O apóstolo Agenor Duque, que apresentou Verbênia a César, concedeu entrevista explicando sua visão sobre o caso e relatando como funcionava a CEMA. Segundo ele e outros envolvidos, os alunos recebiam um ID que permitia acessar diretamente o site oficial da FEMA e realizar cursos reconhecidos pelo governo americano.


Esse detalhe reforça a confusão: enquanto o governo nega qualquer vínculo com a CEMA, os IDs fornecidos pela instituição permitiam acesso legítimo ao sistema da FEMA, o que levou muitos a acreditarem na autenticidade da organização.


Essa contradição permanece no centro das investigações e levanta questionamentos sobre como a CEMA operava e conseguia gerar credenciais válidas.


Eu realizei uma investigação rápida para compreender como funcionava o esquema utilizado pela CEMA, liderada por César, para convencer pessoas a se tornarem membros da capelania.


O grande trunfo era a conexão aparente com a FEMA, órgão oficial do governo americano responsável por cursos e treinamentos ligados a desastres e ajuda humanitária. Essa ligação dava credibilidade à CEMA e fazia muitos acreditarem que havia uma parceria legítima.


No site oficial da FEMA (training.fema.gov) estão disponíveis diversos cursos gratuitos, como preparação para desastres, cuidados com animais em situações de emergência e sistemas de comando de incidentes.
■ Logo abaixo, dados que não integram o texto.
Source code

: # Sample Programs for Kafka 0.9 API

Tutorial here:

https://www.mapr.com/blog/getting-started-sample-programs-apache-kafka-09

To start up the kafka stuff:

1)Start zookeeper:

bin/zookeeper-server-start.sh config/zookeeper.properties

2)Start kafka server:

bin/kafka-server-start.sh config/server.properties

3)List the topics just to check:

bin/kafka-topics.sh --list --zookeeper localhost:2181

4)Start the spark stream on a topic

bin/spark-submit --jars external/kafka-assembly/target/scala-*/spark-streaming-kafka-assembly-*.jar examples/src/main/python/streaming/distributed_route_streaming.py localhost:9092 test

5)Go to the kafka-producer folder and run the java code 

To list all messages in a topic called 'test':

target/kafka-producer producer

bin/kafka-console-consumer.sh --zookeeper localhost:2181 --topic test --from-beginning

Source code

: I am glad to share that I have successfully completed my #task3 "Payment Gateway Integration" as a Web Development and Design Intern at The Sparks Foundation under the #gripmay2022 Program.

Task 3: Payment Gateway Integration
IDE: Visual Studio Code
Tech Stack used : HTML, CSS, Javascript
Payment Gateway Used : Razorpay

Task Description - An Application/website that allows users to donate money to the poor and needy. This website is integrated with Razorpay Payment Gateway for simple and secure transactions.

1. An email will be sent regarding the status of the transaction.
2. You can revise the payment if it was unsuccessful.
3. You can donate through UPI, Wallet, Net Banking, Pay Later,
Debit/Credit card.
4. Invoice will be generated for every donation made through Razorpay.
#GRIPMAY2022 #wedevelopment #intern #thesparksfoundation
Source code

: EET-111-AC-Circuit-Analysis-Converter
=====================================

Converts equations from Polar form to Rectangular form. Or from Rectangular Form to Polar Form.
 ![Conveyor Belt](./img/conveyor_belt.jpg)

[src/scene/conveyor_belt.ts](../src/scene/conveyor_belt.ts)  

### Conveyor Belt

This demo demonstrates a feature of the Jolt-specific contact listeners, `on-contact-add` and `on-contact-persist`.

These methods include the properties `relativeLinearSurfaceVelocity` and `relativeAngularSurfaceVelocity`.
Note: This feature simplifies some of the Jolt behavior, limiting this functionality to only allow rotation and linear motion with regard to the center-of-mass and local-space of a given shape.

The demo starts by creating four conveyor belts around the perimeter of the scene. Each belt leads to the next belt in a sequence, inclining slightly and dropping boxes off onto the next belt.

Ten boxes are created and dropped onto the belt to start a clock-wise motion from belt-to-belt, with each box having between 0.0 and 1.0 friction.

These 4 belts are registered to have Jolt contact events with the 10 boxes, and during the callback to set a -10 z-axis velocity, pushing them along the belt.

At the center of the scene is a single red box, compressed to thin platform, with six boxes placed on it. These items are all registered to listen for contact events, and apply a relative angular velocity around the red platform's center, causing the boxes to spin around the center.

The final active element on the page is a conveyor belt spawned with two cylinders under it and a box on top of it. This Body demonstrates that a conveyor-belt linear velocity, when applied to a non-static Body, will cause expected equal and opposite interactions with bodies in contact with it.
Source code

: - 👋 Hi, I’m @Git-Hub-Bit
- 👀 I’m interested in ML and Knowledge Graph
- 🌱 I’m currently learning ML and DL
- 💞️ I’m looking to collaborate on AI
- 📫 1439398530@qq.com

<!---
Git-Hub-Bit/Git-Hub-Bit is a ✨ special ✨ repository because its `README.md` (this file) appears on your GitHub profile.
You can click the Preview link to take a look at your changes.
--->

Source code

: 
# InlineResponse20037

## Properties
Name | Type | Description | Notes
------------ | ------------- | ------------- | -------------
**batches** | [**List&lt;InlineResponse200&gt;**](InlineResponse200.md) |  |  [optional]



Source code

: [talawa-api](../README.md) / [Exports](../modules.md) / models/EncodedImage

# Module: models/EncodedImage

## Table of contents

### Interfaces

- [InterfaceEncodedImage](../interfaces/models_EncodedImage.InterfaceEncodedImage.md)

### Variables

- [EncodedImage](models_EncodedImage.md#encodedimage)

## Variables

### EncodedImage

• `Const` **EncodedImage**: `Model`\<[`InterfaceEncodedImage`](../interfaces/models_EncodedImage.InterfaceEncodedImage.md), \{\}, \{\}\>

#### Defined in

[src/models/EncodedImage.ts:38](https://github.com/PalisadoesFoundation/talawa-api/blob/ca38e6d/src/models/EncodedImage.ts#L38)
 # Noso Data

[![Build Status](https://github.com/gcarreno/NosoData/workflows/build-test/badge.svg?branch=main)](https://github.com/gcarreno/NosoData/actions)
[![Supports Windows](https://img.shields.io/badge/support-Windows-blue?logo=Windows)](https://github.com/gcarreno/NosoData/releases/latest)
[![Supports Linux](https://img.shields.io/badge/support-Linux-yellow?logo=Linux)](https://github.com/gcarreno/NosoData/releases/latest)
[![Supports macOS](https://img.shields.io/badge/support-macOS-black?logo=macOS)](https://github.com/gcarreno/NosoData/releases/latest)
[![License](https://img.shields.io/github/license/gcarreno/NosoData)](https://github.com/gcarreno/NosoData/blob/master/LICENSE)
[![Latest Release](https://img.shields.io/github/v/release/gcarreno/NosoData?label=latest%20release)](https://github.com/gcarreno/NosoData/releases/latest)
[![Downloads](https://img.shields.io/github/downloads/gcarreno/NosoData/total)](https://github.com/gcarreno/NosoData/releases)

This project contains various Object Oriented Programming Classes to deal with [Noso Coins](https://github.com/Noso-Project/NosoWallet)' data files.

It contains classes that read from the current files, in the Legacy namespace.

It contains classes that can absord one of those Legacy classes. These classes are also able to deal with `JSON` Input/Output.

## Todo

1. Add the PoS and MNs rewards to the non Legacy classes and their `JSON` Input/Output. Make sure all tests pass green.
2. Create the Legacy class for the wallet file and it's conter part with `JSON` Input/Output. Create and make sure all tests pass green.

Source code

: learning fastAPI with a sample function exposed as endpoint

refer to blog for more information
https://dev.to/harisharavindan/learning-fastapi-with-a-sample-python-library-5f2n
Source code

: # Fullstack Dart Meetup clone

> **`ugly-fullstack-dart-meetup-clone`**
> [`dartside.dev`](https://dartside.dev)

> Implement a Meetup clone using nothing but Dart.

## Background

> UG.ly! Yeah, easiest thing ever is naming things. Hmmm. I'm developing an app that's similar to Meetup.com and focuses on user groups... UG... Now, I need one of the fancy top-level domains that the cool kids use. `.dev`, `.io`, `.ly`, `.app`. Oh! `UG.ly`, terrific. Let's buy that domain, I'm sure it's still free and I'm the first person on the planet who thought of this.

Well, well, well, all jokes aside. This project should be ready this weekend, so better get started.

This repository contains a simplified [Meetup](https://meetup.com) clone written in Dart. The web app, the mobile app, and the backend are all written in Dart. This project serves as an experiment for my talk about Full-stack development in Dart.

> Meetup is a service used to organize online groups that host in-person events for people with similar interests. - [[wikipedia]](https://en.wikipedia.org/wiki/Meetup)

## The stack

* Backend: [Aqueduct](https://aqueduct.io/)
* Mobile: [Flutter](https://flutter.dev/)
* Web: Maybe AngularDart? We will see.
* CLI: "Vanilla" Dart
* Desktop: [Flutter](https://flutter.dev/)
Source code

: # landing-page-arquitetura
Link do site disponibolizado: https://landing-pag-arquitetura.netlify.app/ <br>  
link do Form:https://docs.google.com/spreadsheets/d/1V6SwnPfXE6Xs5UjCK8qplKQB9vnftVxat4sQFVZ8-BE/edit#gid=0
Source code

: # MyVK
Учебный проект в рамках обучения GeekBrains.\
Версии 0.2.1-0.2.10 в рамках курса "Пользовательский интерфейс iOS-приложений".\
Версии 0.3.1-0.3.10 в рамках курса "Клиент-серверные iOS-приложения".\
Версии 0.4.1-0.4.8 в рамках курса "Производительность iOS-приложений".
Para acessar esses cursos, é necessário possuir um ID (SID). O truque de César consistia em coletar dados pessoais dos interessados — nome, telefone e e-mail — e cadastrá-los diretamente no site da FEMA.


O sistema gerava automaticamente um SID sem exigir verificação por e-mail, o que permitia que qualquer pessoa, mesmo fora dos Estados Unidos, obtivesse um registro válido. Assim, César entregava esse ID aos alunos como se fosse fruto de uma ligação exclusiva entre a CEMA e a FEMA, quando na verdade qualquer pessoa poderia obtê-lo gratuitamente.


Esse mecanismo enganou muitas pessoas, que acreditaram estar participando de uma instituição oficial e reconhecida pelo governo americano. Na prática, tratava-se de uma fraude bem elaborada, que explorava a falta de conhecimento sobre o funcionamento do sistema da FEMA.


Os alunos foram vítimas e não devem ser criticados, pois a estratégia era convincente e difícil de identificar como falsa. Esse foi um dos principais truques usados por César para sustentar a credibilidade da CEMA e enganar tantos seguidores.


A Dra. Verbênia continua presa, e novas informações devem surgir em breve, possivelmente envolvendo outras pessoas ligadas ao esquema.